Therapy Horror Stories: Scary, but True. Here is What We Need to Do.
“People will always remember how you made them feel.” ~Brene Brown
Most people take the courageous step of seeking out a therapist or counselor because they want to feel seen, heard, understood, and helped. Sadly, sometimes people leave sessions with their mental health professional feeling misunderstood, judged, and not seen or heard.
By the time people come to me, they often have had experiences with other counselors. Most have had good experiences and are looking for something more. But, sadly, some people have had some pretty terrible experiences with people they trusted to help them. The horror stories that I hear from clients about their experiences with mental health professionals is disheartening, but true, and I hear these stories more often than I’d like to.
The following is a compilation of the Top 5 horror stories I have heard from my clients about their prior experiences with a mental health facilitator. I even have one of my own from years ago that made it into the list, and it’s a pretty scary one! (I use the word therapist as an encompassing word for mental health professional.)
Top 5 Therapy Horror Stories!
“My therapist got angry with me.” The therapist gets personally triggered by the client and is unable to regulate themselves emotionally and lashes out at the client.

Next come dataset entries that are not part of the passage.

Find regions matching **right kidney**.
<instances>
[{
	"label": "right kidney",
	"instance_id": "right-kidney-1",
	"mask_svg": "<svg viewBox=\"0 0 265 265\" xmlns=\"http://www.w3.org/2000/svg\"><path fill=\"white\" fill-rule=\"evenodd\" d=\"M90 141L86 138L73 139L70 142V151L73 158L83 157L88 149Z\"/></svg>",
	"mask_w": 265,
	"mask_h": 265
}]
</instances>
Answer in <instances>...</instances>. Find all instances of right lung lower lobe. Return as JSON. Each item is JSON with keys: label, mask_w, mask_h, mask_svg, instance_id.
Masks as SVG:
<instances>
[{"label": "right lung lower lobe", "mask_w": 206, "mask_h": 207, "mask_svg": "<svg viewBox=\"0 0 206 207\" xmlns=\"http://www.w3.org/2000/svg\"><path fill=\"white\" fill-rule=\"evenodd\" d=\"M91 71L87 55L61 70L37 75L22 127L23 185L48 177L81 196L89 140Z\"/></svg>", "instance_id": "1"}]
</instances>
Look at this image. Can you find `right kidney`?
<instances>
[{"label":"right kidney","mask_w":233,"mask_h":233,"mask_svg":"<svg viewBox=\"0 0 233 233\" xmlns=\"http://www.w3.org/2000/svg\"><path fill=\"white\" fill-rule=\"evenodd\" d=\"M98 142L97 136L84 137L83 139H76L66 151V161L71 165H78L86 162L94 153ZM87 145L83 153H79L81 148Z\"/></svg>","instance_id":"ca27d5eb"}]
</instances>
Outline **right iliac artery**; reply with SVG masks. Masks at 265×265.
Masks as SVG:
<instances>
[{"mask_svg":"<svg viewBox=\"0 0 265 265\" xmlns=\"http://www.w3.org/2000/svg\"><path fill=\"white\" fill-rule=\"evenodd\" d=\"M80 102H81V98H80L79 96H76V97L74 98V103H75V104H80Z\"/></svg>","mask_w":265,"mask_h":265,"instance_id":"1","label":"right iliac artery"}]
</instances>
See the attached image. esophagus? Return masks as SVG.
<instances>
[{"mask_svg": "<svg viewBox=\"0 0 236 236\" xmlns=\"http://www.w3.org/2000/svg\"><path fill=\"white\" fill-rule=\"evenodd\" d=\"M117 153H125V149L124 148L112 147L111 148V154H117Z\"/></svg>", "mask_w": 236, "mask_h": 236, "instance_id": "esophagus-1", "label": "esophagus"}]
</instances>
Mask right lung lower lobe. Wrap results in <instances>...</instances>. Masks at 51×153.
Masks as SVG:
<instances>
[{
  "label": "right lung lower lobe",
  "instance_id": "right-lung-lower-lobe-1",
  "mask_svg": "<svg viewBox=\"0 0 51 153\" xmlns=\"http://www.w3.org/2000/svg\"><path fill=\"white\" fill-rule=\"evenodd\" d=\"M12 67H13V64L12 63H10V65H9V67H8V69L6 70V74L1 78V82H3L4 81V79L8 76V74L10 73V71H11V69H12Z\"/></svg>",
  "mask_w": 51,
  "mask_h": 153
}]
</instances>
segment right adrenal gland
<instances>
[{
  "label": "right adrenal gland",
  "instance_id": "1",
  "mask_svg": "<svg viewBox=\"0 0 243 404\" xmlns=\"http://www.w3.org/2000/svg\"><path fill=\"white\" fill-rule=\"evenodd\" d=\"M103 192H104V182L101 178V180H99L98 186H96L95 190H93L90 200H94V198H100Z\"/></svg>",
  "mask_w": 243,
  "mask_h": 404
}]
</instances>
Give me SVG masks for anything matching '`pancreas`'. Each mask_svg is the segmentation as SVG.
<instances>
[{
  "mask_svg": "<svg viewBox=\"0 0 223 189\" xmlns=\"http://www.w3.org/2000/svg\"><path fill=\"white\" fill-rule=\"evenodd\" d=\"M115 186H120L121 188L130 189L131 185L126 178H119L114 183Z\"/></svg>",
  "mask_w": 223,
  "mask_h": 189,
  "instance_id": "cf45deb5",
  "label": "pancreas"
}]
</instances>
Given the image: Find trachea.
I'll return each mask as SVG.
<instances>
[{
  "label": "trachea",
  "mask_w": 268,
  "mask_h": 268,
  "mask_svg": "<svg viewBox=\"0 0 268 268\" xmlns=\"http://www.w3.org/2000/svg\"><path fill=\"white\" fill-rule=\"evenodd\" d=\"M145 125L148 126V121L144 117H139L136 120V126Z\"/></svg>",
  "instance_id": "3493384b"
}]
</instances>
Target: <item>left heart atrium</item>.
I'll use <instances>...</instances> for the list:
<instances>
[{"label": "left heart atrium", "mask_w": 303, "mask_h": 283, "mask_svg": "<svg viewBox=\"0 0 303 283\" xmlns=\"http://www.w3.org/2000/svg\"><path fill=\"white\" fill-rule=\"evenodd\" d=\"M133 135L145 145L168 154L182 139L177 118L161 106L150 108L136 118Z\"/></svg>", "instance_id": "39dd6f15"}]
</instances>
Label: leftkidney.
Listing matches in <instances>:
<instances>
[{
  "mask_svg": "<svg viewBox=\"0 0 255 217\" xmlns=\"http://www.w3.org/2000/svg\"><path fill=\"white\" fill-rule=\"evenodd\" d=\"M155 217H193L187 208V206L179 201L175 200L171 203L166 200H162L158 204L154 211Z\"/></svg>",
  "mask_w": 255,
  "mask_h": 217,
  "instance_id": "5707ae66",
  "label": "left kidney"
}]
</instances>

“Our therapist took sides.” In the realm of couples counseling, the therapist takes one side over the other, demonizing the other partner. The therapist and one partner triangulate or “gang up” against the other.
“My therapist gave me bad advice.” Rather than guiding someone to discover their own answers, a therapist tells someone what to do, sometimes offering appalling advice. I personally had an experience with this many years ago when a therapist recommended that I physically hit my then (now ex) husband as a way to get out my rage. She told me that “he could take it.” She gave me this advice without having met him or facilitating any agreement between us. Let’s just say this advice-taking did not end well for anyone.
“My therapist judged me and was quick to pathologize and medicate me.” The mental health professional didn’t take time to truly listen to the client, at times typing or writing notes during the session, and was quick to diagnose, offer medication, and not offer any other solutions.
“My therapist told me I want her/him to fix me, but I just wanted to be helped.” The therapist puts the responsibility on and blames the client for the session not being productive.
If you have your own horror story with a mental health professional, I am so sorry. That is not the way it should be. But please, don’t give up. There are good therapists out there, and I promise you, you can find one that is a good fit for you!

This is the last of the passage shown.